1/12
Flashcards covering key concepts from the lecture on malware detection using machine learning, focusing on Android malware analysis.
Name | Mastery | Learn | Test | Matching | Spaced |
---|
No study sessions yet.
Why is machine learning useful for malware detection?
Manual analysis is slow and expensive, the amount of malware is exponentially increasing, and manual analysis is not scalable.
How can we use static analysis of the App Java source code to detect malware with an Android Malware Detector?
Reverse engineer the compiled Java bytecode back to a set of Java classes, analyze these Java classes to detect if they use particular Android API calls, commands and permission requests. Create a feature vector, input the vector into a Malware Classifier.
What are the key components of an Android .apk package?

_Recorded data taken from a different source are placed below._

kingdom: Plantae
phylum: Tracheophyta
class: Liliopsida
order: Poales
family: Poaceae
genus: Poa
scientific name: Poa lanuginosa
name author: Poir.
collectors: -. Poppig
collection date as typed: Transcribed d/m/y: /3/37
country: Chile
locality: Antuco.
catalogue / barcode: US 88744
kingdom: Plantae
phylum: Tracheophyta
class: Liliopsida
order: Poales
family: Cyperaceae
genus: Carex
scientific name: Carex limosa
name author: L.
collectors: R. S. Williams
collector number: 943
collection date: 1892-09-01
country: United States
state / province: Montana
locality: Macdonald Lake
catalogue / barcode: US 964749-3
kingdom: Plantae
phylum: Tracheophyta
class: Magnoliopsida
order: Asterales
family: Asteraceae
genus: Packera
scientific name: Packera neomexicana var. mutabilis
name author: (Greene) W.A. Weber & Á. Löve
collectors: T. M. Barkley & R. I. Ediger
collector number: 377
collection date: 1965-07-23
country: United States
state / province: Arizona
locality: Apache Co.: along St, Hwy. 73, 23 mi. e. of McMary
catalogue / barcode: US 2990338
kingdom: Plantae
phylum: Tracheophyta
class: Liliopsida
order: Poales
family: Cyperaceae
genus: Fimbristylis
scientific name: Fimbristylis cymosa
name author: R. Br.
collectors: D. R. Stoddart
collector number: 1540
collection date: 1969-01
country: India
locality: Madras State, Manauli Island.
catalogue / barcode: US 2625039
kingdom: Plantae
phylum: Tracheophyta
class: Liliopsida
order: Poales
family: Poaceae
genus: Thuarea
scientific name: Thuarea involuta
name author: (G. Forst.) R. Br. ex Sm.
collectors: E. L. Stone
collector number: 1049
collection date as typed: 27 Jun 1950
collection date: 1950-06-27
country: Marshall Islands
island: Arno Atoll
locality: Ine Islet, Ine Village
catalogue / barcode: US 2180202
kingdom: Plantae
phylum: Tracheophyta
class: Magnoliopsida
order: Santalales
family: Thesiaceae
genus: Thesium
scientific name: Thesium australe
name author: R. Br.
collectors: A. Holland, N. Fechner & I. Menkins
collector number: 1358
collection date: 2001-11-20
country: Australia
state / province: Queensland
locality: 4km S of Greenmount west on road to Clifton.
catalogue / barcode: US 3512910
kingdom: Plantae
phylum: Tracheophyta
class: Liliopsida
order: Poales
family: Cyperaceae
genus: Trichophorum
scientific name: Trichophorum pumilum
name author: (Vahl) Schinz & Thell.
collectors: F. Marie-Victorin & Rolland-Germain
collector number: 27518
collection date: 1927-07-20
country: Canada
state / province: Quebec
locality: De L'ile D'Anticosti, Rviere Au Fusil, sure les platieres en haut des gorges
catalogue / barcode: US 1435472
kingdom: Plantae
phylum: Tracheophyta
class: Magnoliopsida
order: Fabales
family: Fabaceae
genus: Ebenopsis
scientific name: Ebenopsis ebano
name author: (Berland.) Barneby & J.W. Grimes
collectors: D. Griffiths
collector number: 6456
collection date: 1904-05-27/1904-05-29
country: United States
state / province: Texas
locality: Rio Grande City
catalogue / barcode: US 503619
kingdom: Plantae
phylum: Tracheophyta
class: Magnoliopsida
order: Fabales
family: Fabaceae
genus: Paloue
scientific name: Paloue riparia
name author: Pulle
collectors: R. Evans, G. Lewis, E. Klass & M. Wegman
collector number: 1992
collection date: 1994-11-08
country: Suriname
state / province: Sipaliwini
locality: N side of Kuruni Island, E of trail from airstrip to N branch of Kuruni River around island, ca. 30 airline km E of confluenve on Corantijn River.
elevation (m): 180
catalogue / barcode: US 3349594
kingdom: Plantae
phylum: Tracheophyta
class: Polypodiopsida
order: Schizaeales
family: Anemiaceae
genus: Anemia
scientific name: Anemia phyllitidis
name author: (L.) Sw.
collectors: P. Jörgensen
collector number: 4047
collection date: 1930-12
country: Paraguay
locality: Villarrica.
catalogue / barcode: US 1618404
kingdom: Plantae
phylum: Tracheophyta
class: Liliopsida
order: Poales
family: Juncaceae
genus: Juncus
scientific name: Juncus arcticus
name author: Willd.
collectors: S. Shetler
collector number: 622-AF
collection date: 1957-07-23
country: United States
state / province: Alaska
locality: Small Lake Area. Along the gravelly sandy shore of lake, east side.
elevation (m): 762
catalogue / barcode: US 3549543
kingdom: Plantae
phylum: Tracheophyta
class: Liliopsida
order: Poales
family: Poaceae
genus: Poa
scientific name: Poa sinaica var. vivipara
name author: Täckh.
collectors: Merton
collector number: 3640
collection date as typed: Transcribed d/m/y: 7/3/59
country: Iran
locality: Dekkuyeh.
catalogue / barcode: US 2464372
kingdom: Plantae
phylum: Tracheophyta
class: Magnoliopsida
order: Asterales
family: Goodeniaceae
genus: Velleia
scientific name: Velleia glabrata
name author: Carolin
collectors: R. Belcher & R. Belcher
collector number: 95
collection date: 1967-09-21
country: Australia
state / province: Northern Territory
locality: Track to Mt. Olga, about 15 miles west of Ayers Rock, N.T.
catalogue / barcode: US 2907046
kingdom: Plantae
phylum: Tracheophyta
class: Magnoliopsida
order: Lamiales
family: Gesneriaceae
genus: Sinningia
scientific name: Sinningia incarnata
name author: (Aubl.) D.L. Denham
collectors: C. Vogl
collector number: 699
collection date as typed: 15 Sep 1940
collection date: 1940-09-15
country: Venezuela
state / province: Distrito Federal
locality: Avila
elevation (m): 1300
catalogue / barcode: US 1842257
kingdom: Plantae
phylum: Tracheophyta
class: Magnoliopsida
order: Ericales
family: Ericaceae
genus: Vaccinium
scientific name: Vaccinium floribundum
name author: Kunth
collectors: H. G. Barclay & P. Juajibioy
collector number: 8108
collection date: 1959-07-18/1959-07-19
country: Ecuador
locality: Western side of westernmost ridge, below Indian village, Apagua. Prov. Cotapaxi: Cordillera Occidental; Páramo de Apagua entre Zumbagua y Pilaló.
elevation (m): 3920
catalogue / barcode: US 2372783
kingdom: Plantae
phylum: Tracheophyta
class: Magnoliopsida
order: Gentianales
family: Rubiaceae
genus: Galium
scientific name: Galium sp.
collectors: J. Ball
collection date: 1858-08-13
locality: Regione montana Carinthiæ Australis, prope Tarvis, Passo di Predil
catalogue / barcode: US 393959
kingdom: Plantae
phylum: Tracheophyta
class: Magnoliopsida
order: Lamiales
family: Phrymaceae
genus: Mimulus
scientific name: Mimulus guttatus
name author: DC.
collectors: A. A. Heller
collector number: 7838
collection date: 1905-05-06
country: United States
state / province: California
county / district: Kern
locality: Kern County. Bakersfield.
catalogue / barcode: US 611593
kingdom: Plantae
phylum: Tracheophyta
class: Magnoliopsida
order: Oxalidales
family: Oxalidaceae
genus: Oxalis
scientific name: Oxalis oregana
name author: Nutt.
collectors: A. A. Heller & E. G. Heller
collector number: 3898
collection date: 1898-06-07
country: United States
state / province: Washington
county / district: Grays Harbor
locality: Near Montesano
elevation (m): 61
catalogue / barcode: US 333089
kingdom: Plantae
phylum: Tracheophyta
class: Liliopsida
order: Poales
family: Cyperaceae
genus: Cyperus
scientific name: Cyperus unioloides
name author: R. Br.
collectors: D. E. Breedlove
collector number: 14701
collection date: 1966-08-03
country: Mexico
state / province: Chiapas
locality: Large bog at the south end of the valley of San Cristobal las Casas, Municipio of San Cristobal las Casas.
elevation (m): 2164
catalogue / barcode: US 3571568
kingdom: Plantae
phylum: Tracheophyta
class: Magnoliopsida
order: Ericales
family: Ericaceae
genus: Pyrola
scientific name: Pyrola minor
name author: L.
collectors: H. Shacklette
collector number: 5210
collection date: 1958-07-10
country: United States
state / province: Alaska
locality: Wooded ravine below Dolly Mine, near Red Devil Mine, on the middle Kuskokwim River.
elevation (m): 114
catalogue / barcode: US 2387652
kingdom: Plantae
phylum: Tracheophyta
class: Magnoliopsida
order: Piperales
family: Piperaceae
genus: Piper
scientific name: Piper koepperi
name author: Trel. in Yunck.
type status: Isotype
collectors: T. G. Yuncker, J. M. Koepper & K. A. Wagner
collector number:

Manifest, Dalvik executable file, /assets and /res folders.
What types of property detectors are applied to extract features for training the Machine learning model?
Permission detectors and code detectors.
What type of API calls are detected by API call detectors?
Telephony Manager APIs for accessing IMSI, IMEI, sending/receiving SMS, listing/installing other packages etc.
What type of commands are detected by command detectors?
System commands such as ‘chmod’, ‘mount’ ‘/system/bin/su’ ‘chown, etc.
What is the purpose of the feature ranking and selection function in malware detection?
Ranks features according to relevance for detecting suspicious activity.
What does Mutual Information (MI) measure in the context of feature ranking?
Measures how much one random variable tells us about another. In this case, how much does seeing Feature F1 tell us about the probability this sample is malware or benign?
Name some of the top ranked features used in Android malware detection.
getSubscriberId, getDeviceId, getSimSerialNumber, .apk, intent.action.BOOT_COMPLETED, chmod, Runtime.exec(), abortBroadcast, getLine1Number, /system/app. (Note: the list continues from the original)
How is the malware classifier trained?
Trained with real malware and benign software samples, the classifier learns probability models for each feature extracted and combines probabilities of different features to give an overall score for probability of benign and also malware.
How does the classifier make the final classification decision?
If probability of malware > probability of benign then classify as malware
What are the processes involved in classifier training?
Extract features, train classifier
Why is static analysis coupled with a classifier an effective tool for filtering apps?
It is an effective tool for filtering apps to detect unknown Android malware, with > 90% detection rate obtainable with low false positives.